_What this task involves_. Quote the data starting at the line that contains "Transcribe this box" and ending at the line that contains "Which series has the largest Y", with both of those lines included. Reproduce those lines word for word and leave the pictures out.

-- Data to examine follows --

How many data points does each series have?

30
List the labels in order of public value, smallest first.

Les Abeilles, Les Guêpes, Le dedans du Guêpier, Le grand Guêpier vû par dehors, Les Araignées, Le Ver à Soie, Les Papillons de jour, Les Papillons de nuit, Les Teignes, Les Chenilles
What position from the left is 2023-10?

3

-- Data to examine concluded --
-- Data to examine follows --

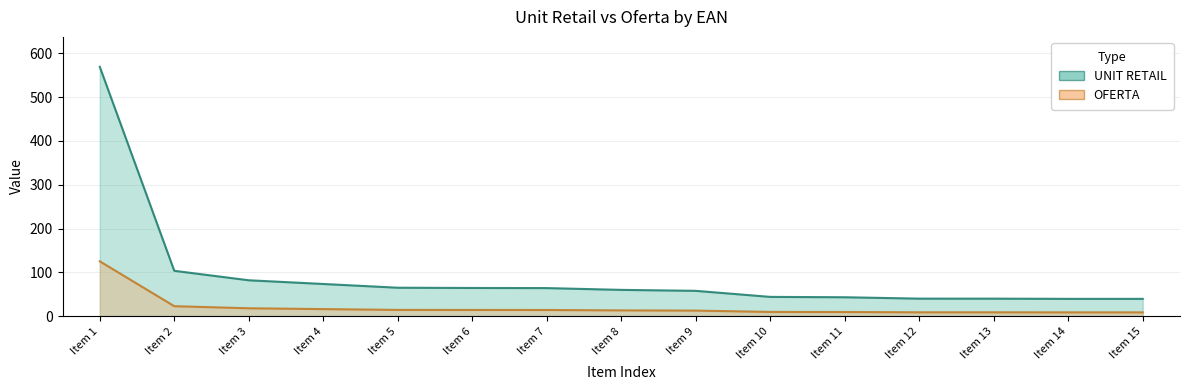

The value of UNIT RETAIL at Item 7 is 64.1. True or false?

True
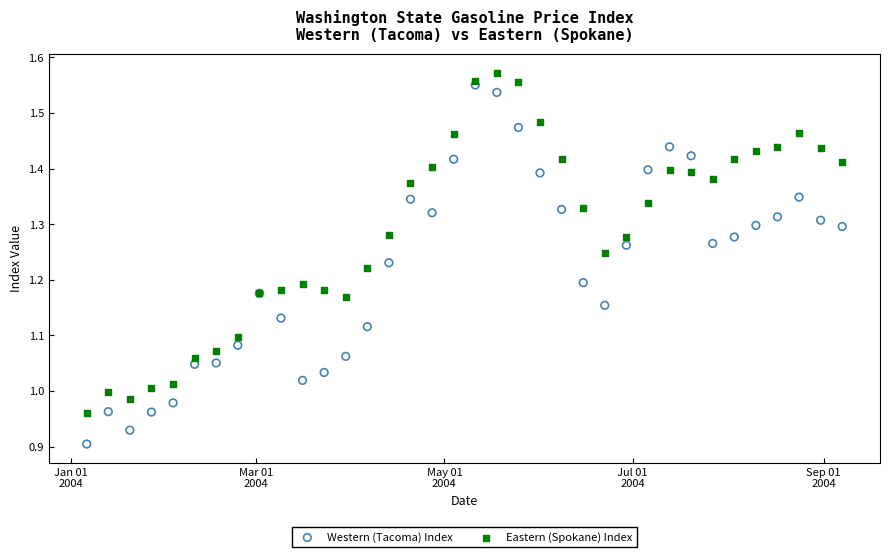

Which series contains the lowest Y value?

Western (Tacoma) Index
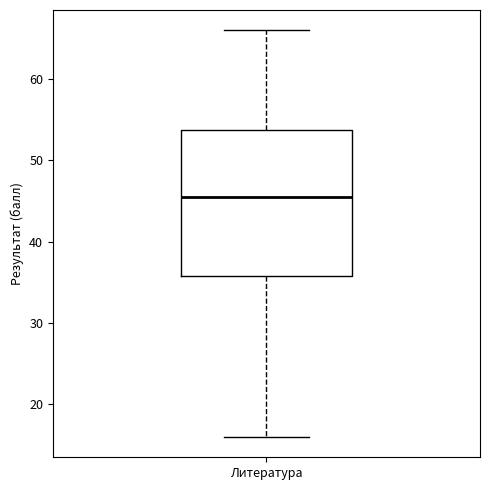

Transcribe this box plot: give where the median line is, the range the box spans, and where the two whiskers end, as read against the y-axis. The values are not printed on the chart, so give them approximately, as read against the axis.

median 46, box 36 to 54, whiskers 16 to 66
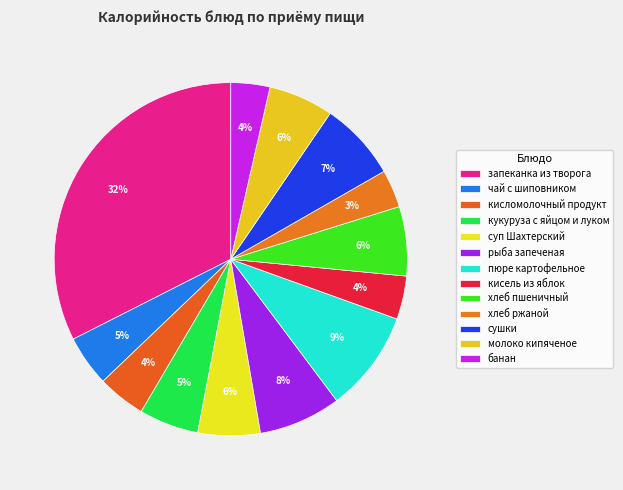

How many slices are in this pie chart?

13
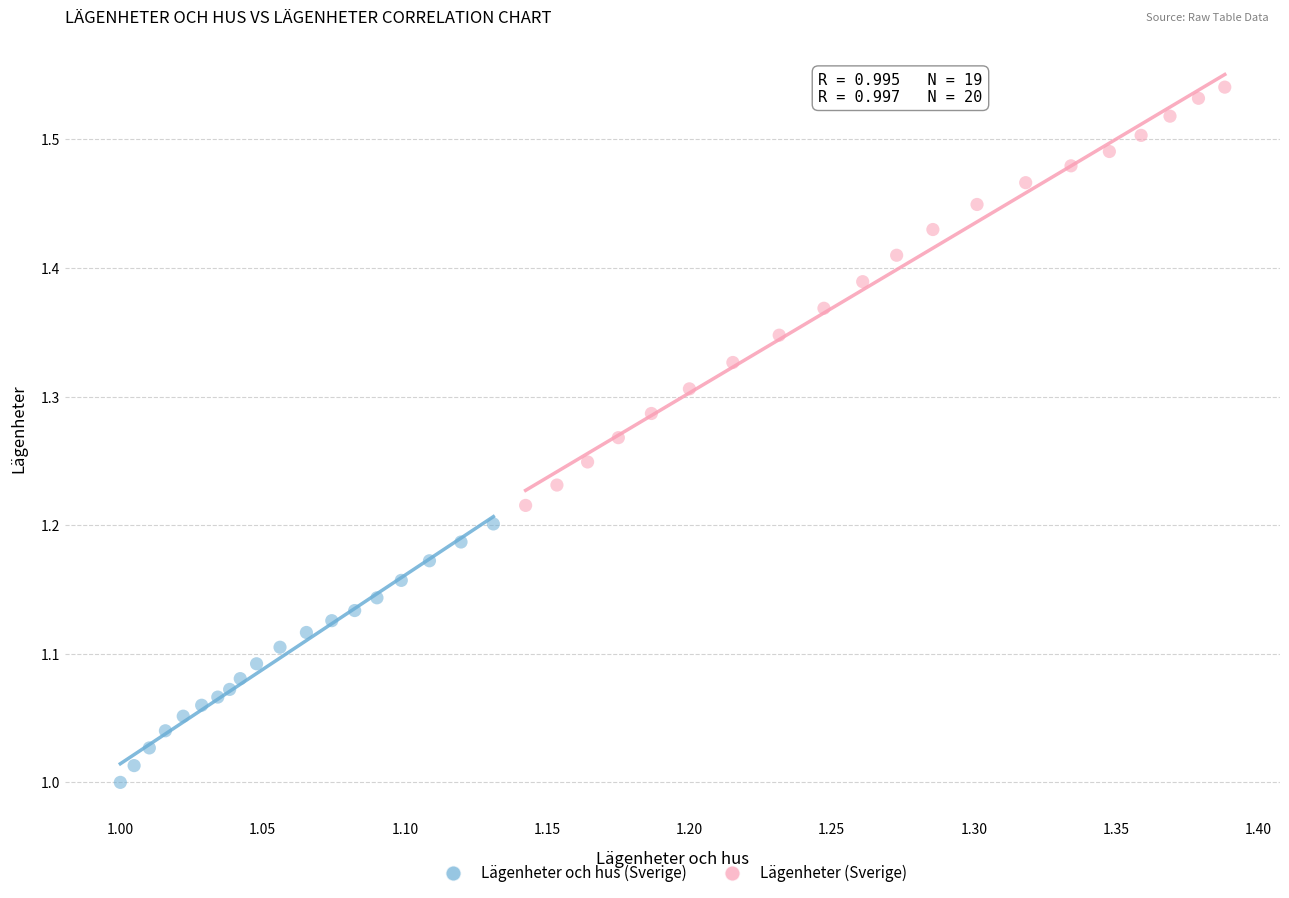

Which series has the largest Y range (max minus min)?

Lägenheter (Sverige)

-- Data to examine concluded --
-- Data to examine follows --

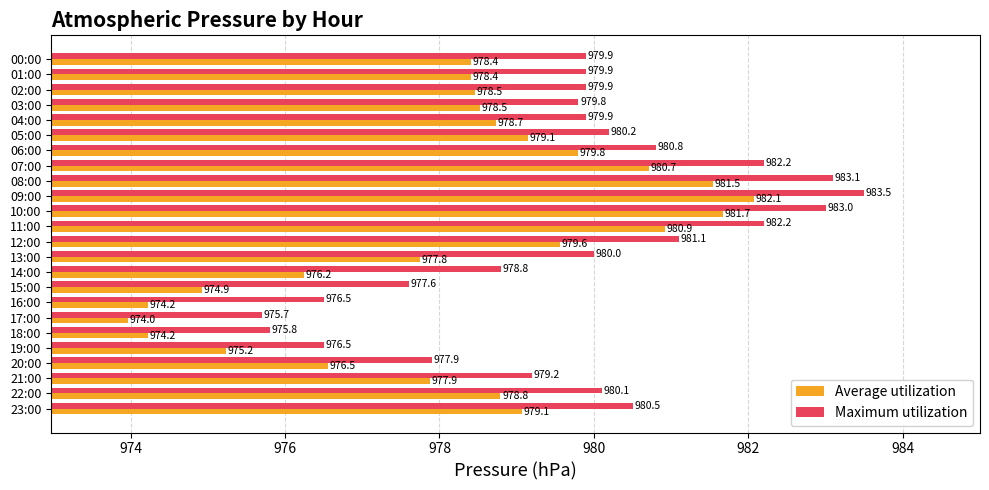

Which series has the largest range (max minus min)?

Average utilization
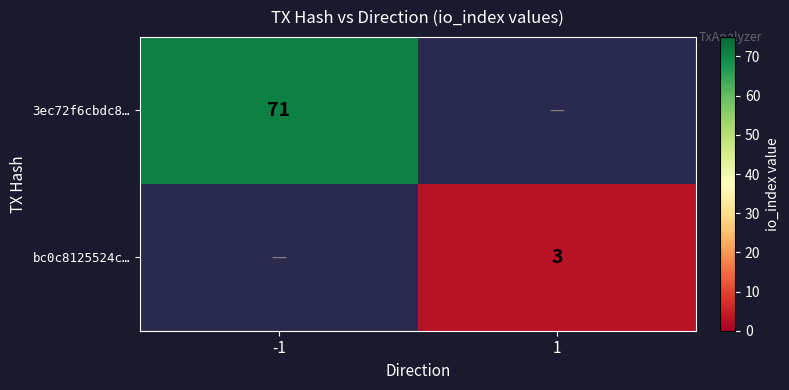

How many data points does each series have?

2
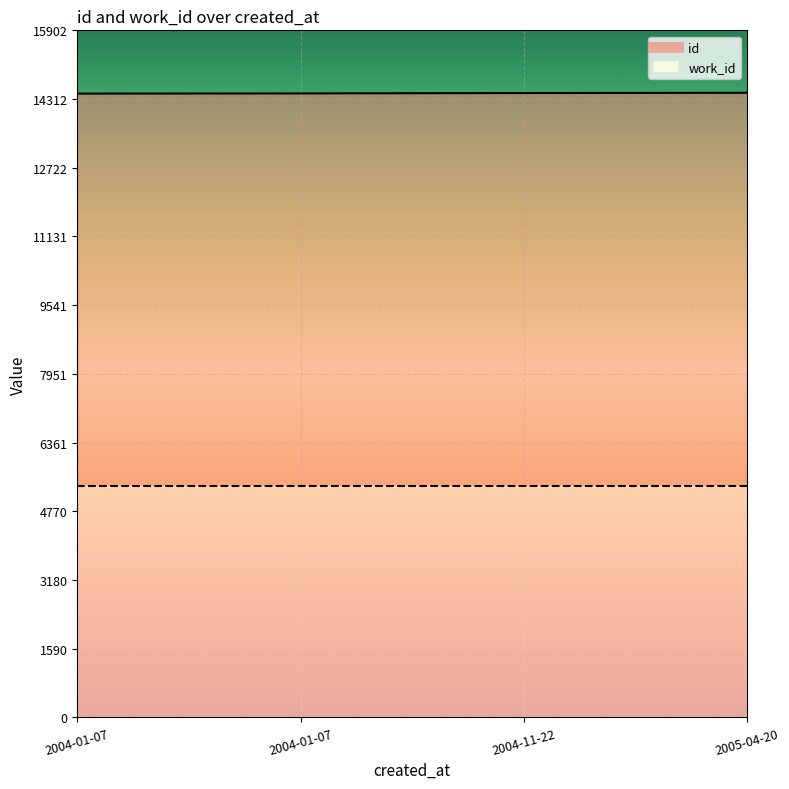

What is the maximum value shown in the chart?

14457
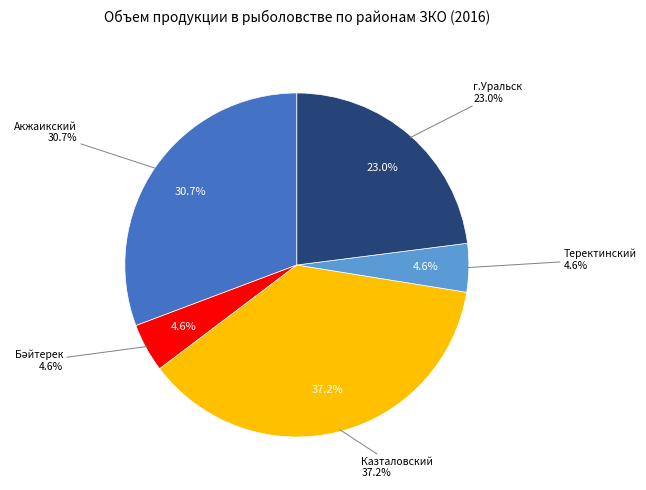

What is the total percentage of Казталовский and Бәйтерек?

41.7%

-- Data to examine concluded --

_Response to this task_.
Transcribe this box plot: give where the median line is, the range the box spans, and where the two whiskers end, as read against the y-axis. The values are not printed on the chart, so give them approximately, as read against the axis.

median 46, box 36 to 54, whiskers 16 to 66

How many slices are in this pie chart?

13

Which series has the largest Y range (max minus min)?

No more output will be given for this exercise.